:: Input ::
- - - - -

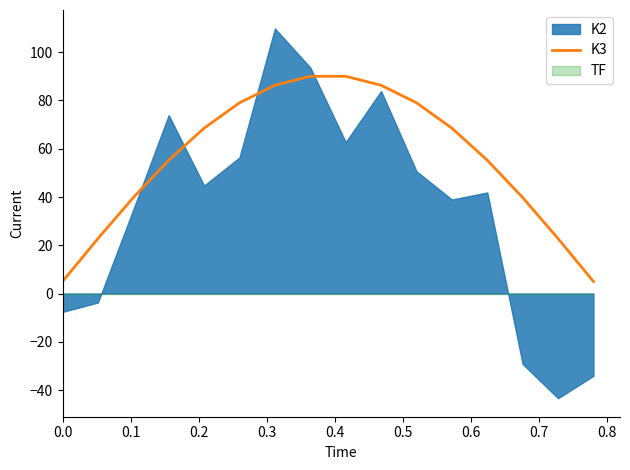

What is the minimum value for K3?

5.0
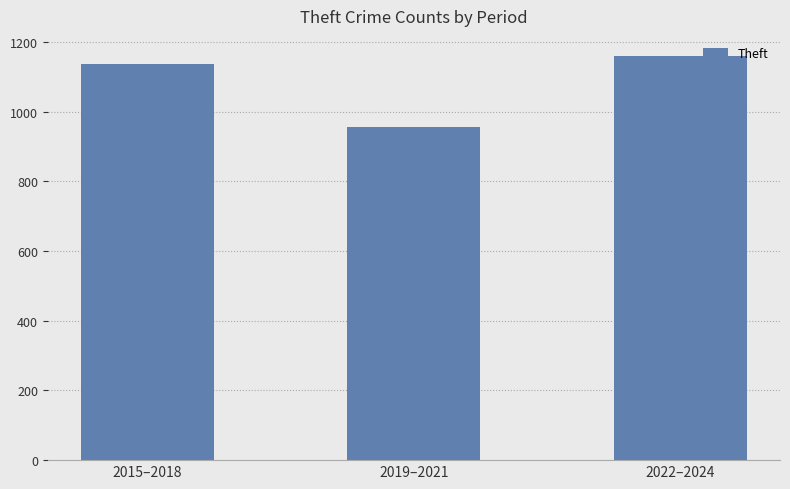

Rank the categories by value from lowest to highest.

2019–2021, 2015–2018, 2022–2024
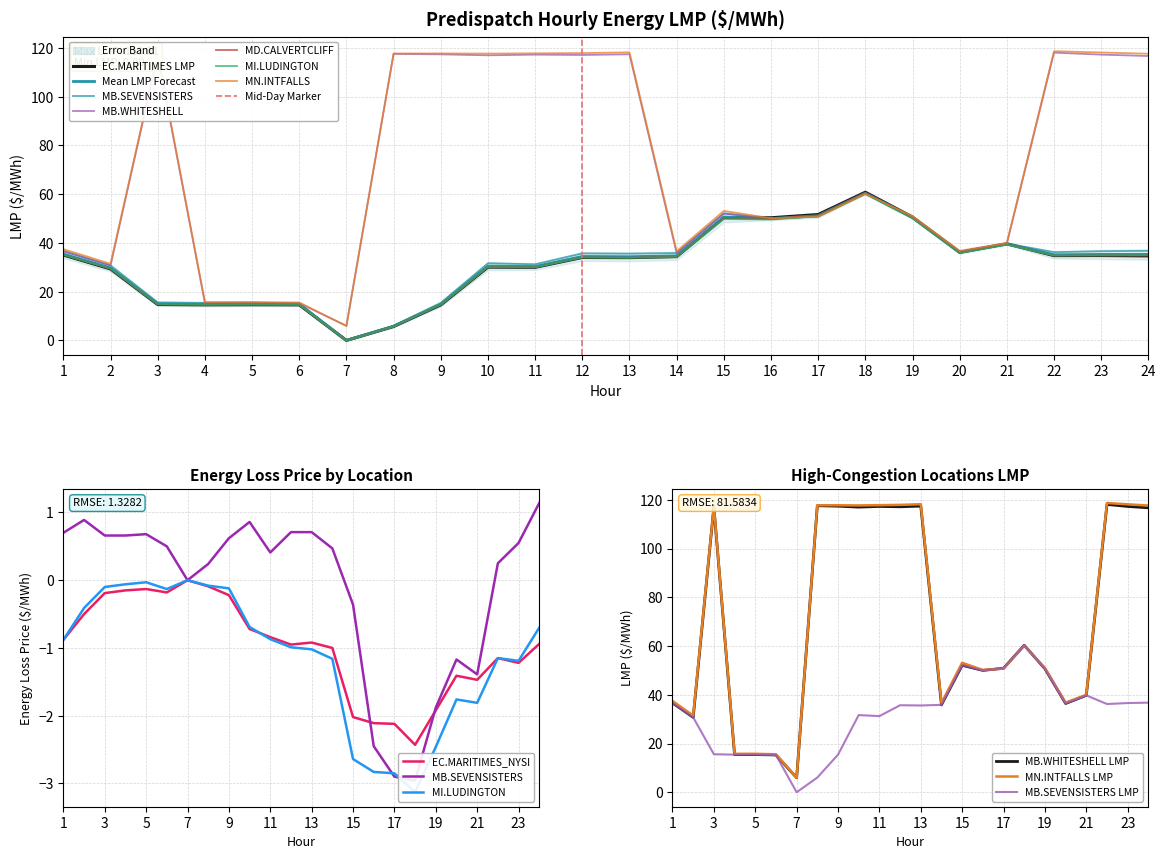

Is the value of MB.SEVENSISTERS Intertie LMP at 17 greater than the value of MD.CALVERTCLIFF Intertie LMP at 7?

Yes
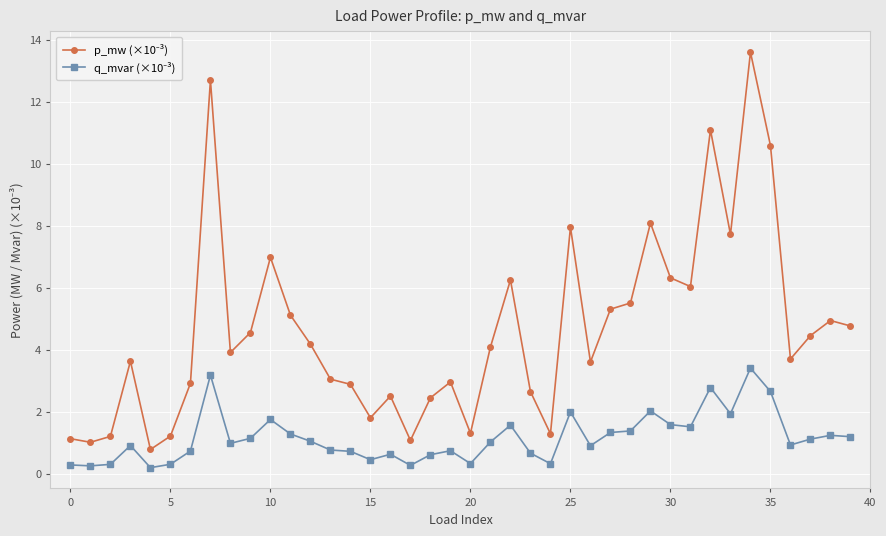

Does the chart display data point markers on the line(s)?

Yes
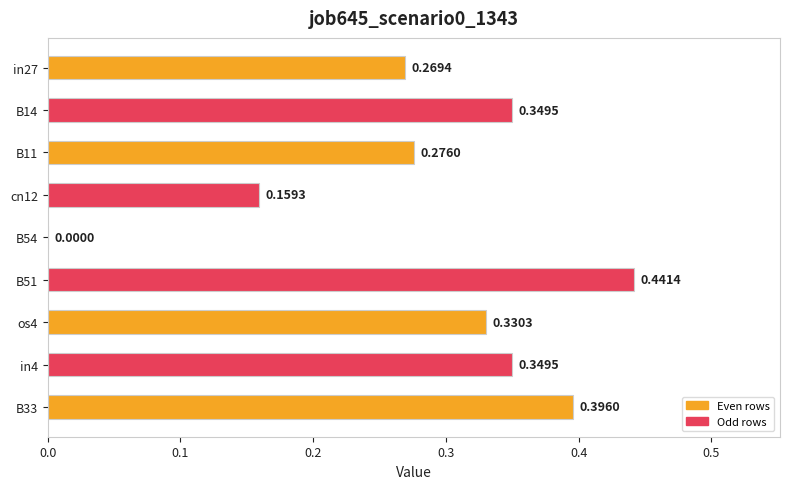

Which has a higher value, in4 or in27?

in4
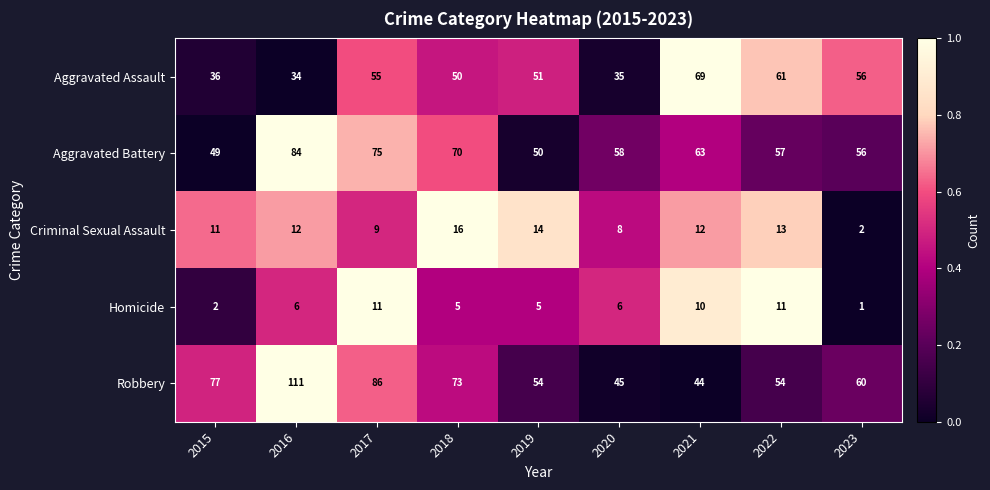

What is the difference between the maximum and minimum values in the Robbery series?

67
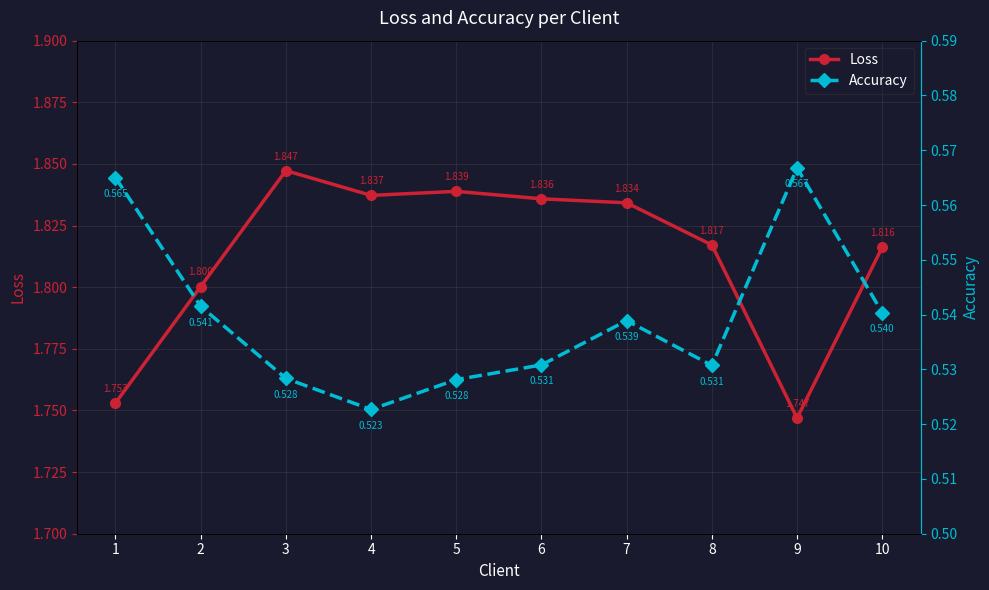

At which label is Loss closest to 1?

9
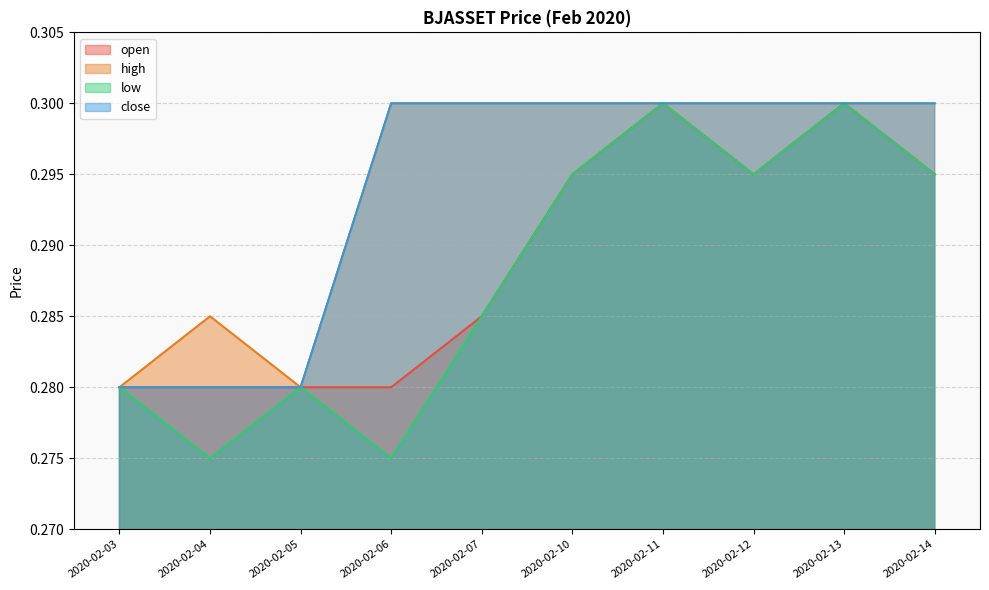

Reading right to left, extract all data points from this chart.

open: 2020-02-14=0.3	2020-02-13=0.3	2020-02-12=0.3	2020-02-11=0.3	2020-02-10=0.3	2020-02-07=0.3	2020-02-06=0.3	2020-02-05=0.3	2020-02-04=0.3	2020-02-03=0.3
high: 2020-02-14=0.3	2020-02-13=0.3	2020-02-12=0.3	2020-02-11=0.3	2020-02-10=0.3	2020-02-07=0.3	2020-02-06=0.3	2020-02-05=0.3	2020-02-04=0.3	2020-02-03=0.3
low: 2020-02-14=0.3	2020-02-13=0.3	2020-02-12=0.3	2020-02-11=0.3	2020-02-10=0.3	2020-02-07=0.3	2020-02-06=0.3	2020-02-05=0.3	2020-02-04=0.3	2020-02-03=0.3
close: 2020-02-14=0.3	2020-02-13=0.3	2020-02-12=0.3	2020-02-11=0.3	2020-02-10=0.3	2020-02-07=0.3	2020-02-06=0.3	2020-02-05=0.3	2020-02-04=0.3	2020-02-03=0.3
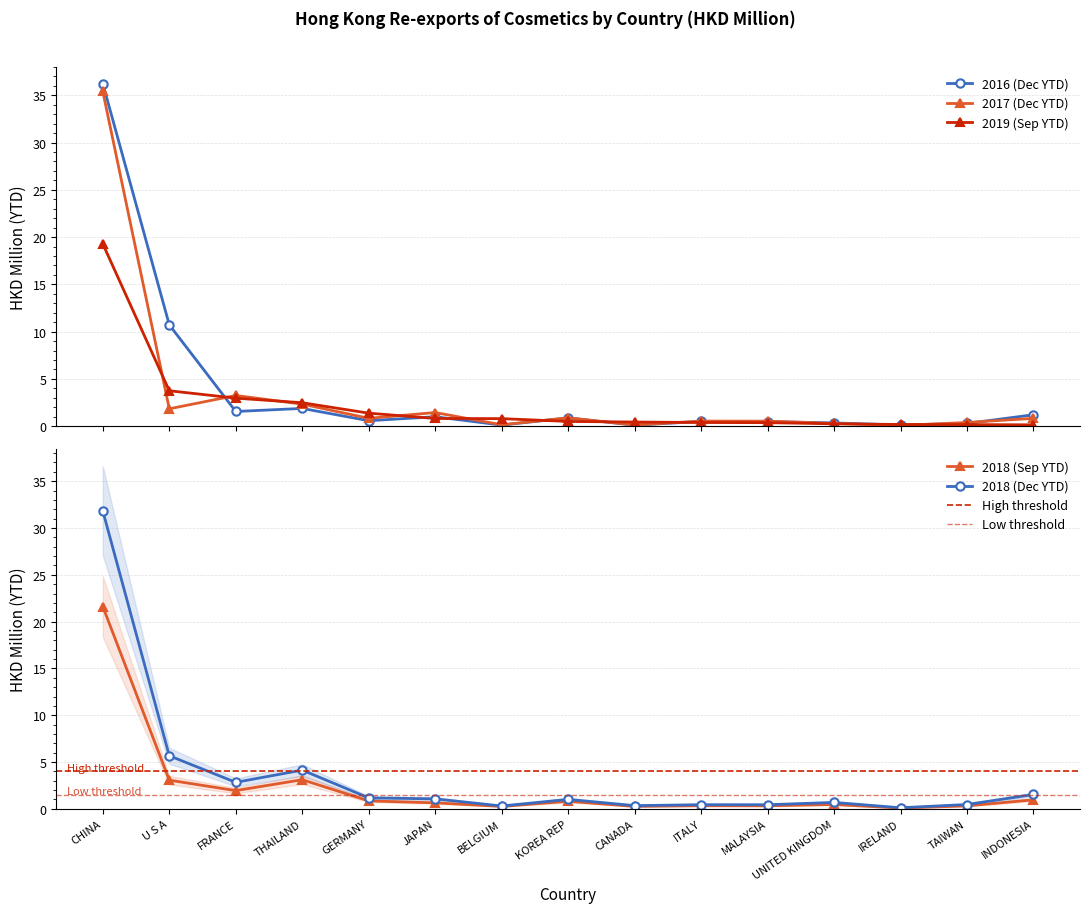

Is the value of 201612 at KOREA REP greater than the value of 201909 at UNITED KINGDOM?

Yes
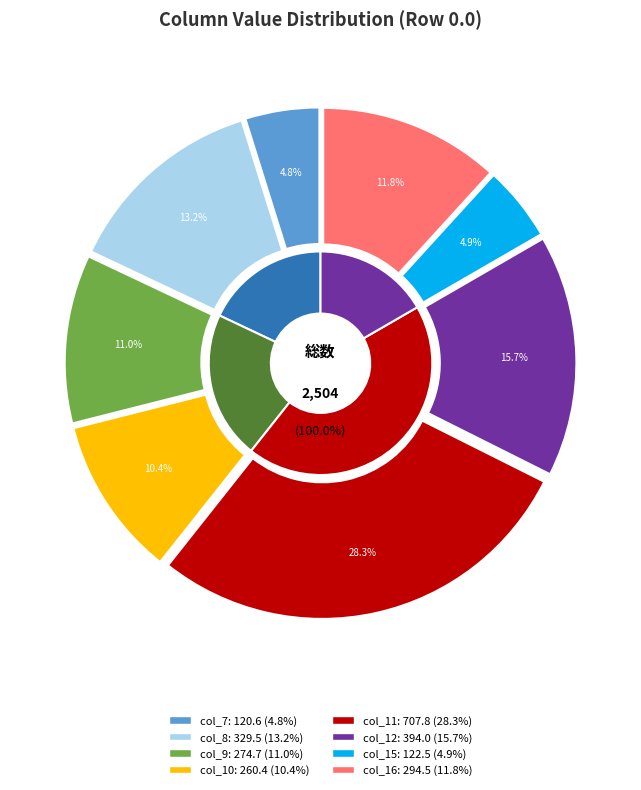

Is it true that col_8 is 13% of the pie?

True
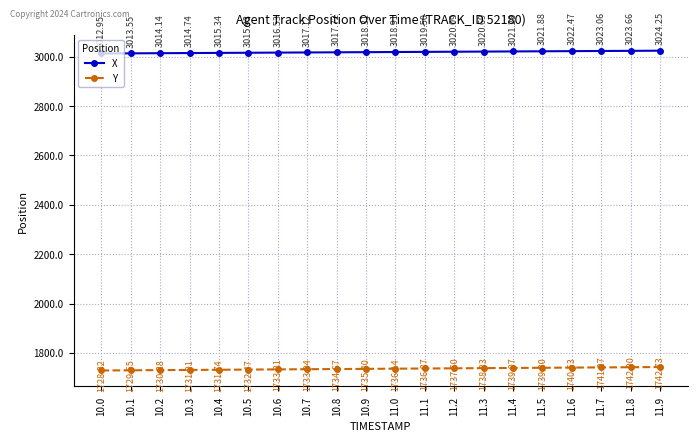

What is the difference between the Y values at 11.5 and 10.0?

11.0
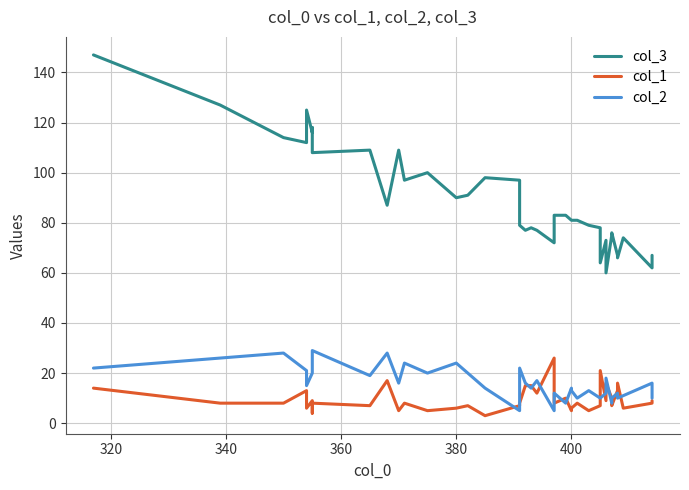

Reading right to left, what are all the values shown in this chart?

col_3: 67	62	74	66	67	76	75	60	73	64	78	79	81	81	81	83	83	72	77	78	77	79	97	98	91	90	100	97	109	87	109	108	118	118	116	125	112	114	127	147
col_1: 9	8	6	16	13	7	10	16	9	21	7	5	8	6	5	10	8	26	12	15	15	8	7	3	7	6	5	8	5	17	7	8	4	7	9	6	13	8	8	14
col_2: 10	16	11	10	12	10	8	18	12	10	10	13	10	13	14	8	12	5	17	14	16	22	5	14	20	24	20	24	16	28	19	29	23	20	20	15	21	28	26	22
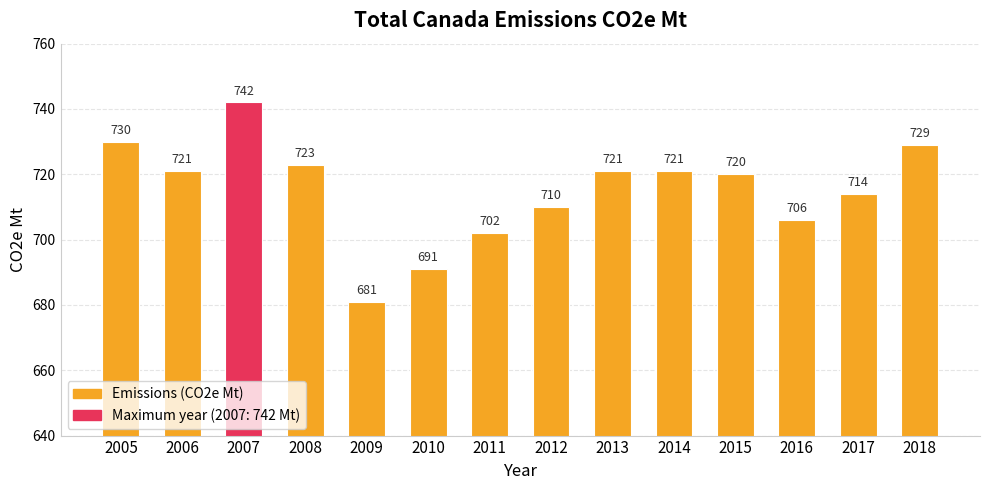

Where does the data first go above 721?

2005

- - - - -

:: Exercise description ::
Can you rewrite all of the records above with every "chart" swapped for "graph" and nothing else altered, leaving the pictures out?

:: Response area ::
What is the minimum value for K3?

5.0

Rank the categories by value from lowest to highest.

2019–2021, 2015–2018, 2022–2024

Is the value of MB.SEVENSISTERS Intertie LMP at 17 greater than the value of MD.CALVERTCLIFF Intertie LMP at 7?

Yes

Does the graph display data point markers on the line(s)?

Yes

Which has a higher value, in4 or in27?

in4

What is the difference between the maximum and minimum values in the Robbery series?

67

At which label is Loss closest to 1?

9

Reading right to left, extract all data points from this graph.

open: 2020-02-14=0.3	2020-02-13=0.3	2020-02-12=0.3	2020-02-11=0.3	2020-02-10=0.3	2020-02-07=0.3	2020-02-06=0.3	2020-02-05=0.3	2020-02-04=0.3	2020-02-03=0.3
high: 2020-02-14=0.3	2020-02-13=0.3	2020-02-12=0.3	2020-02-11=0.3	2020-02-10=0.3	2020-02-07=0.3	2020-02-06=0.3	2020-02-05=0.3	2020-02-04=0.3	2020-02-03=0.3
low: 2020-02-14=0.3	2020-02-13=0.3	2020-02-12=0.3	2020-02-11=0.3	2020-02-10=0.3	2020-02-07=0.3	2020-02-06=0.3	2020-02-05=0.3	2020-02-04=0.3	2020-02-03=0.3
close: 2020-02-14=0.3	2020-02-13=0.3	2020-02-12=0.3	2020-02-11=0.3	2020-02-10=0.3	2020-02-07=0.3	2020-02-06=0.3	2020-02-05=0.3	2020-02-04=0.3	2020-02-03=0.3

Is the value of 201612 at KOREA REP greater than the value of 201909 at UNITED KINGDOM?

Yes

Is it true that col_8 is 13% of the pie?

True

What is the difference between the Y values at 11.5 and 10.0?

11.0

Reading right to left, what are all the values shown in this graph?

col_3: 67	62	74	66	67	76	75	60	73	64	78	79	81	81	81	83	83	72	77	78	77	79	97	98	91	90	100	97	109	87	109	108	118	118	116	125	112	114	127	147
col_1: 9	8	6	16	13	7	10	16	9	21	7	5	8	6	5	10	8	26	12	15	15	8	7	3	7	6	5	8	5	17	7	8	4	7	9	6	13	8	8	14
col_2: 10	16	11	10	12	10	8	18	12	10	10	13	10	13	14	8	12	5	17	14	16	22	5	14	20	24	20	24	16	28	19	29	23	20	20	15	21	28	26	22

Where does the data first go above 721?

2005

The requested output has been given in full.